» LISTED ENTRIES
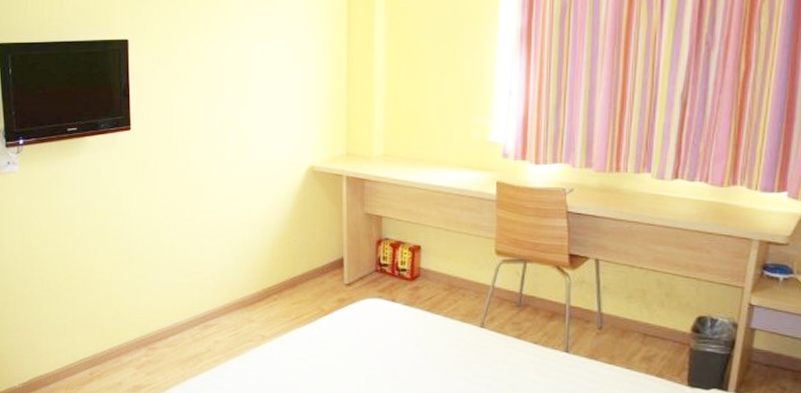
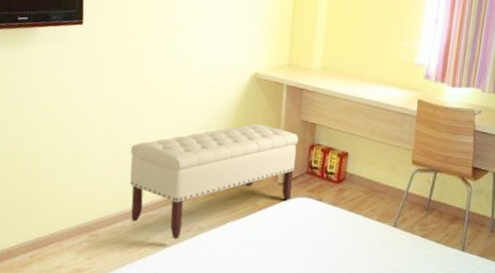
bench: none [185,220,364,350] -> present [130,123,299,239]

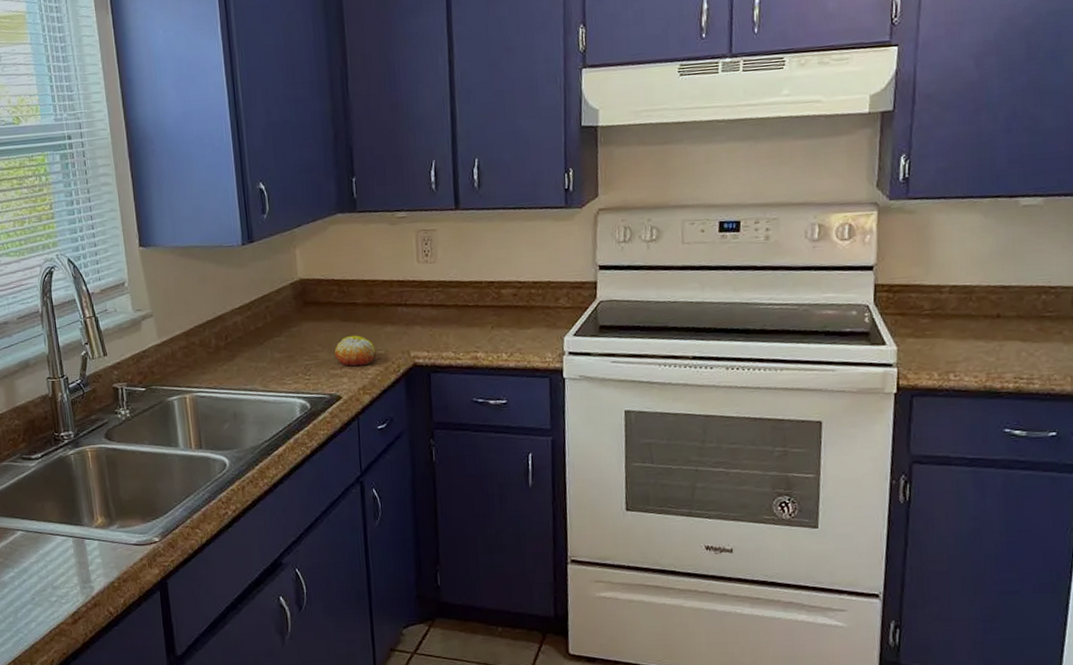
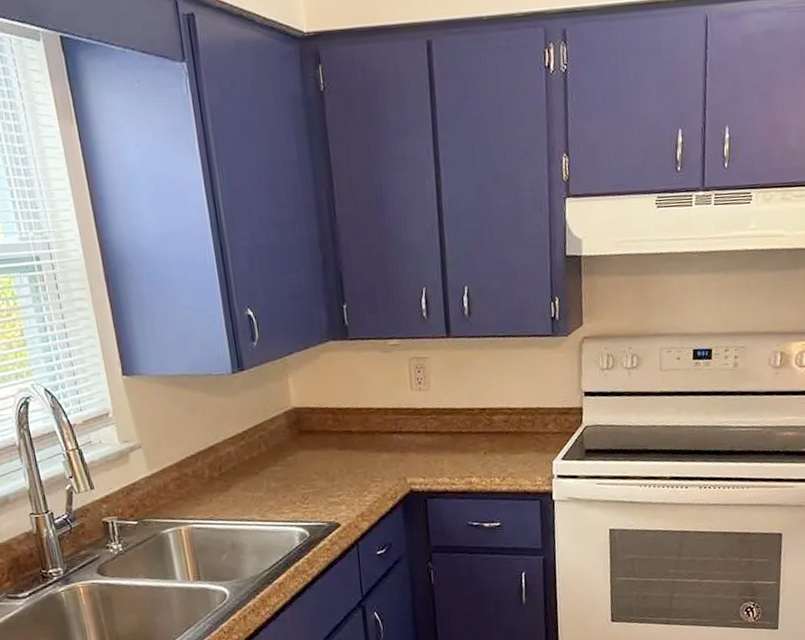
fruit: present [334,335,377,367] -> none [331,463,374,494]

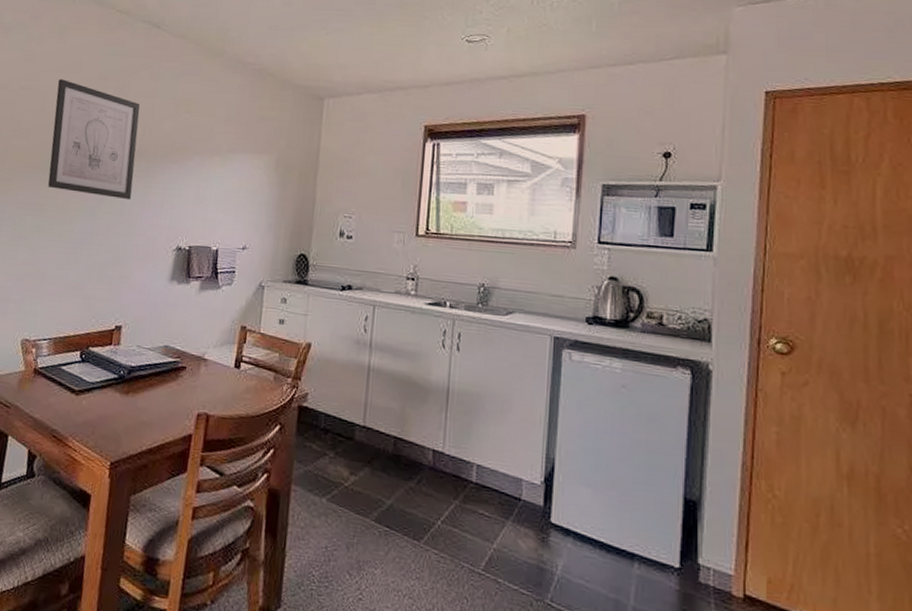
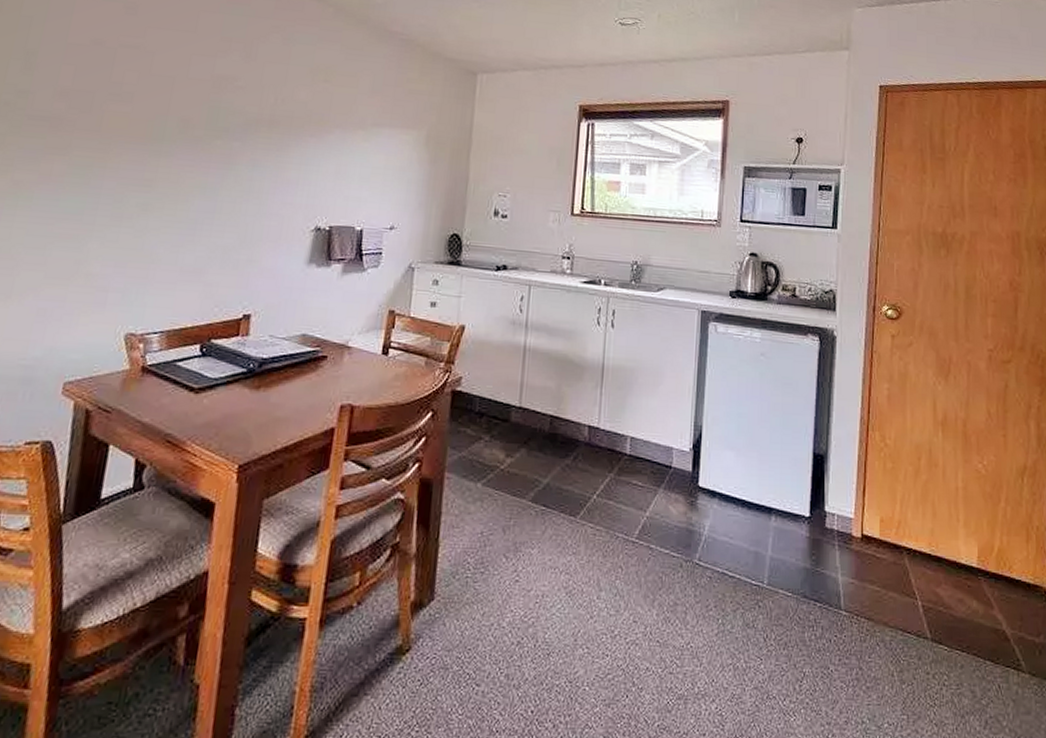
wall art: present [48,79,140,200] -> none [157,37,271,176]

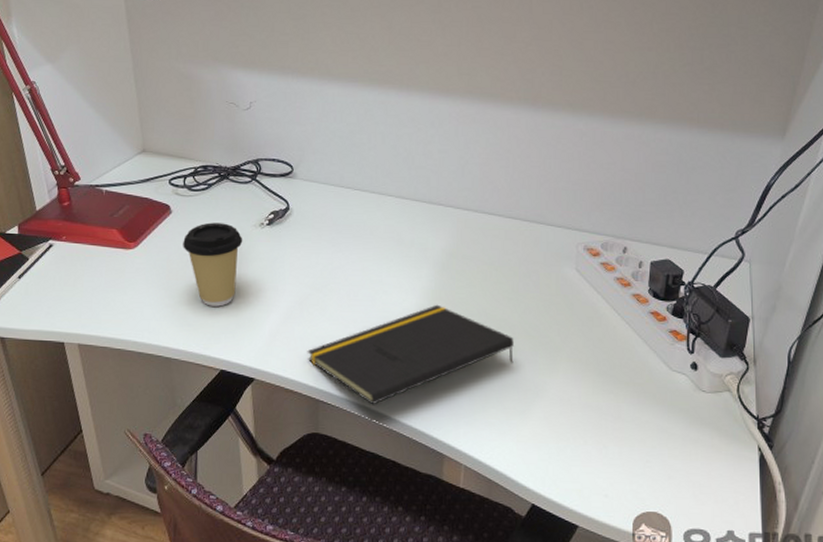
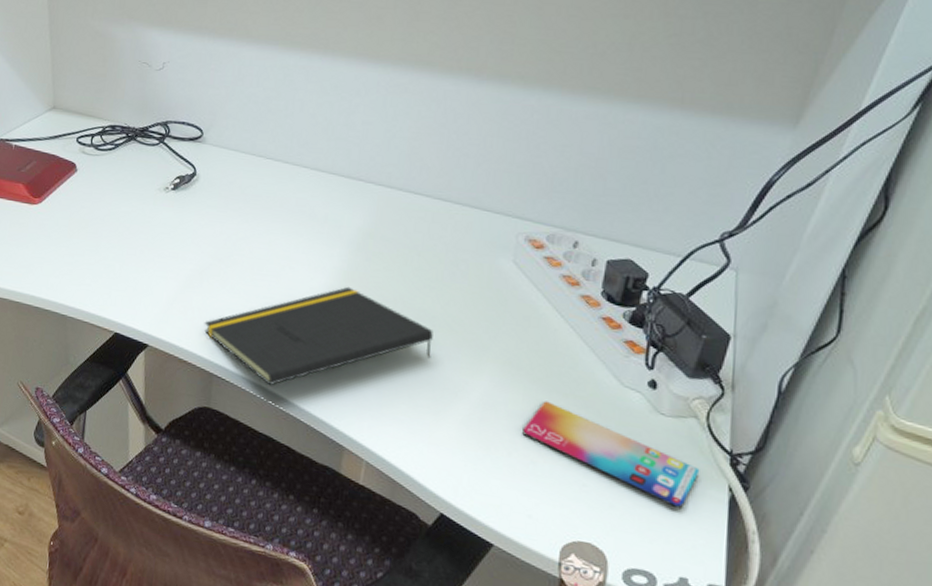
coffee cup: present [183,222,243,307] -> none [86,183,147,269]
smartphone: none [595,391,736,472] -> present [522,401,700,509]

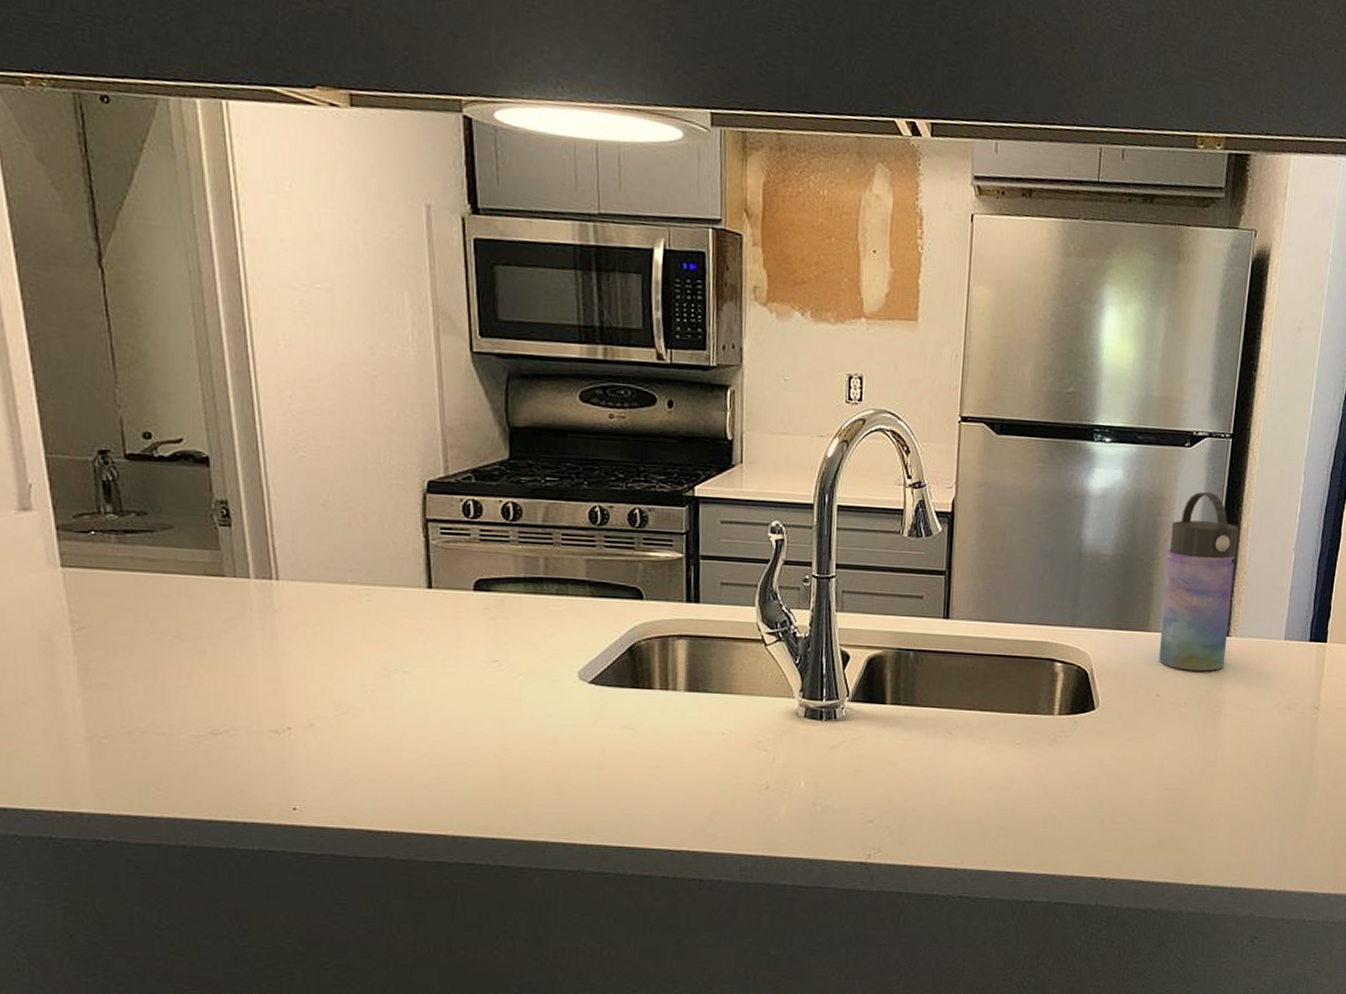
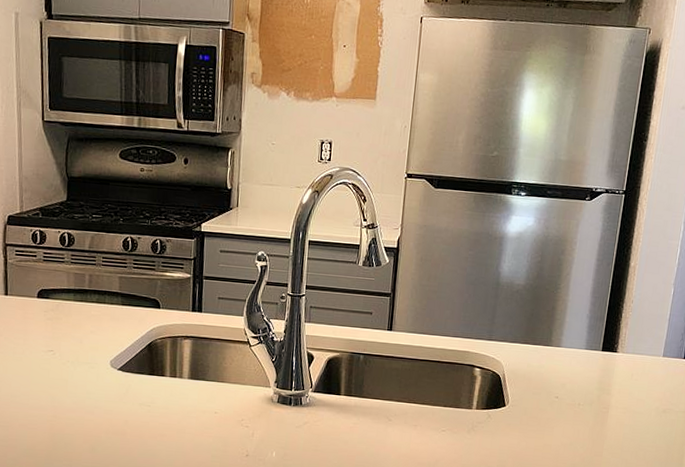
water bottle: present [1159,491,1239,671] -> none [559,236,628,380]

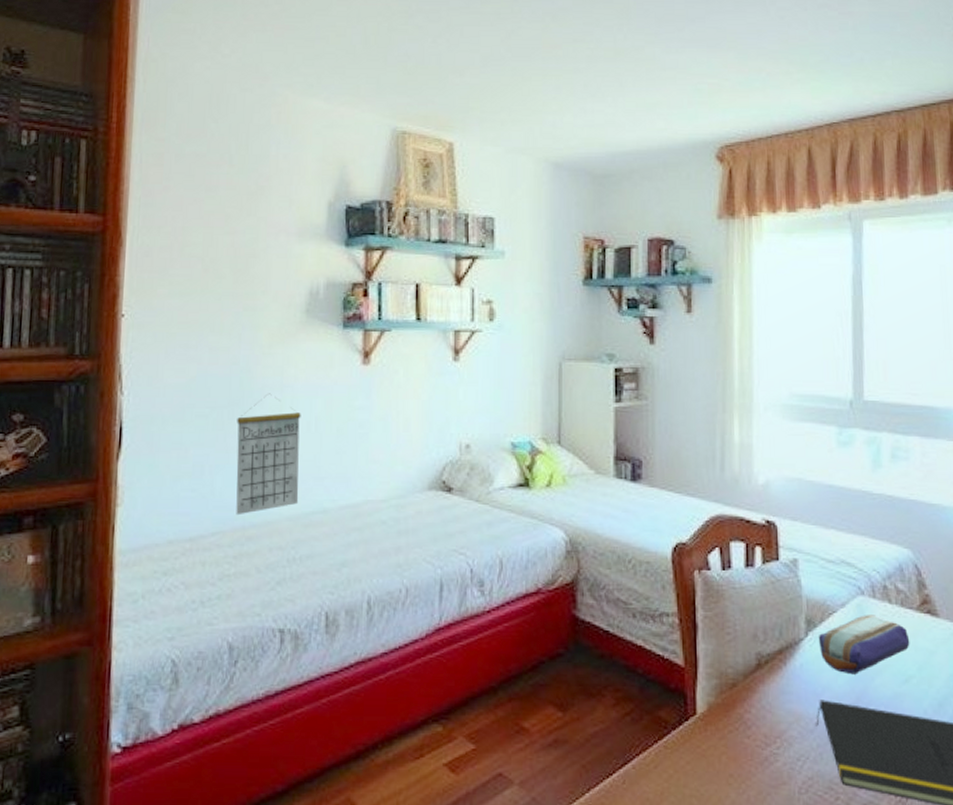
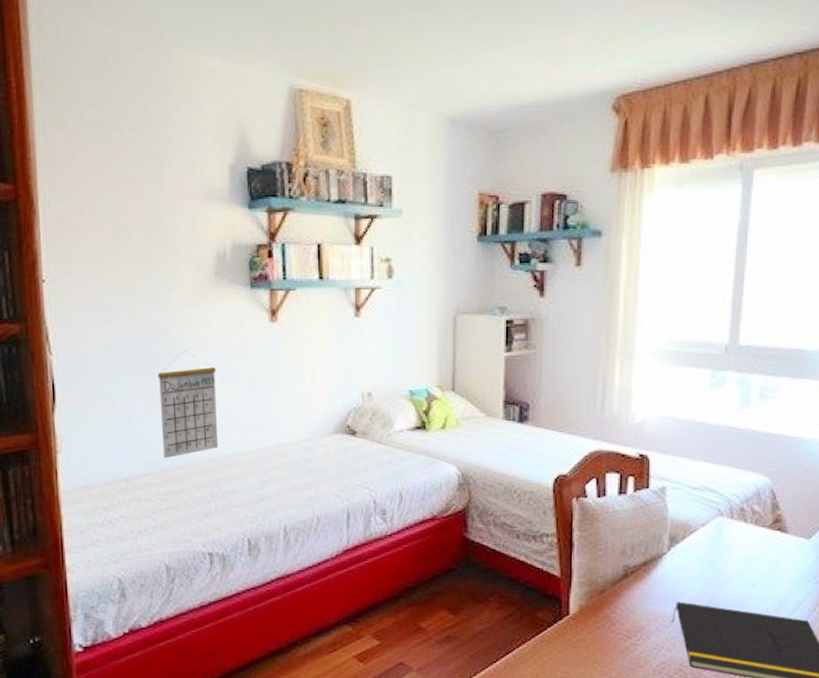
pencil case: present [818,615,910,675] -> none [679,532,760,581]

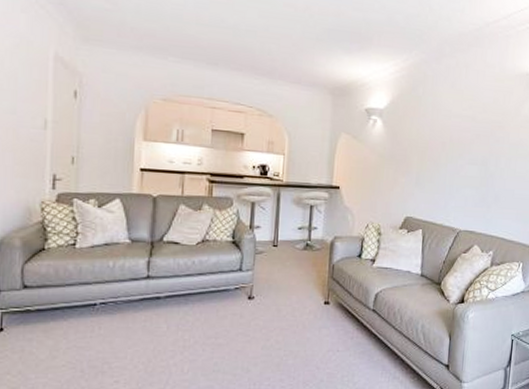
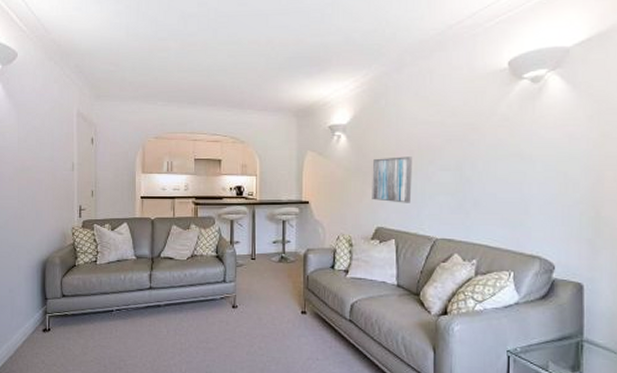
wall art: none [403,147,444,195] -> present [372,156,412,203]

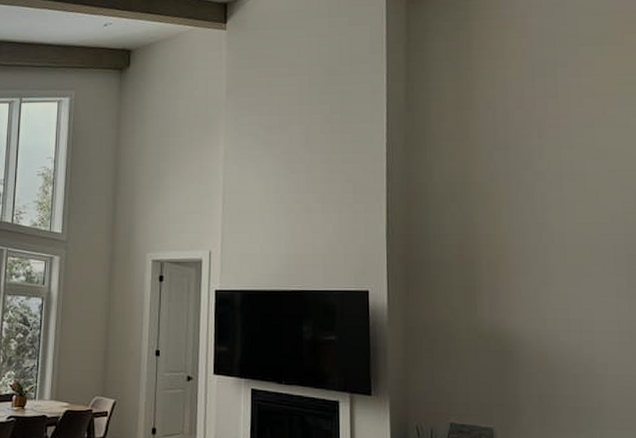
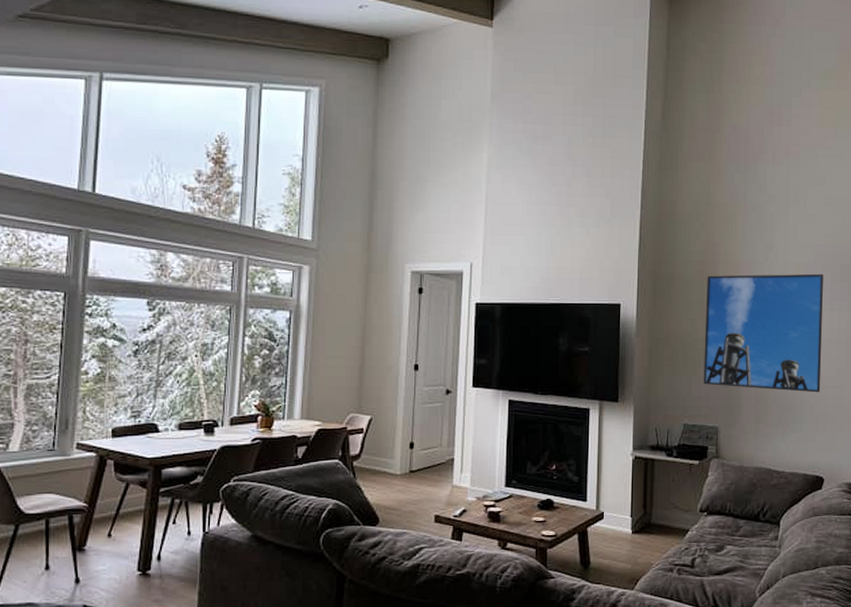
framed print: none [468,256,624,394] -> present [703,273,823,393]

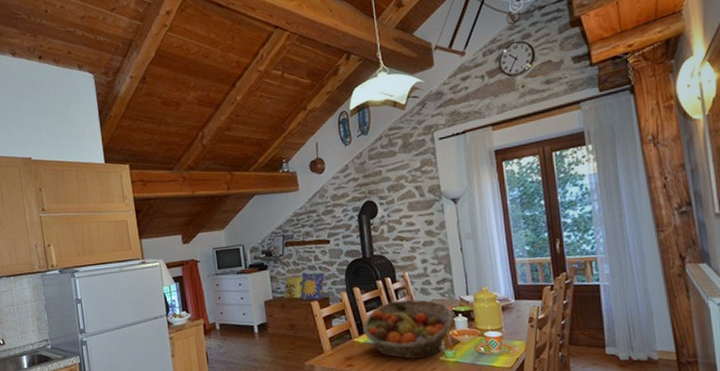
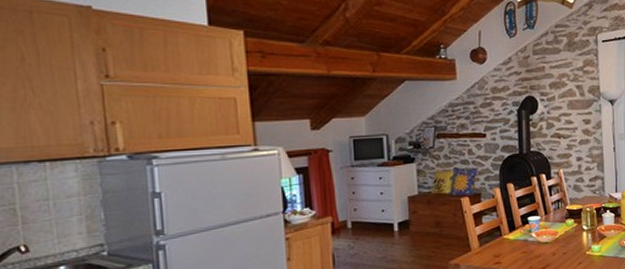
fruit basket: present [362,299,455,359] -> none [513,196,603,255]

» WHAT THIS TASK INVOLVES
Only the text of the material belongs in your copy, which must match the original exactly.

» REPLY TO THE EXERCISE
bench: none [185,220,364,350] -> present [130,123,299,239]

fruit: present [334,335,377,367] -> none [331,463,374,494]

wall art: present [48,79,140,200] -> none [157,37,271,176]

coffee cup: present [183,222,243,307] -> none [86,183,147,269]
smartphone: none [595,391,736,472] -> present [522,401,700,509]

water bottle: present [1159,491,1239,671] -> none [559,236,628,380]

pencil case: present [818,615,910,675] -> none [679,532,760,581]

wall art: none [403,147,444,195] -> present [372,156,412,203]

framed print: none [468,256,624,394] -> present [703,273,823,393]

fruit basket: present [362,299,455,359] -> none [513,196,603,255]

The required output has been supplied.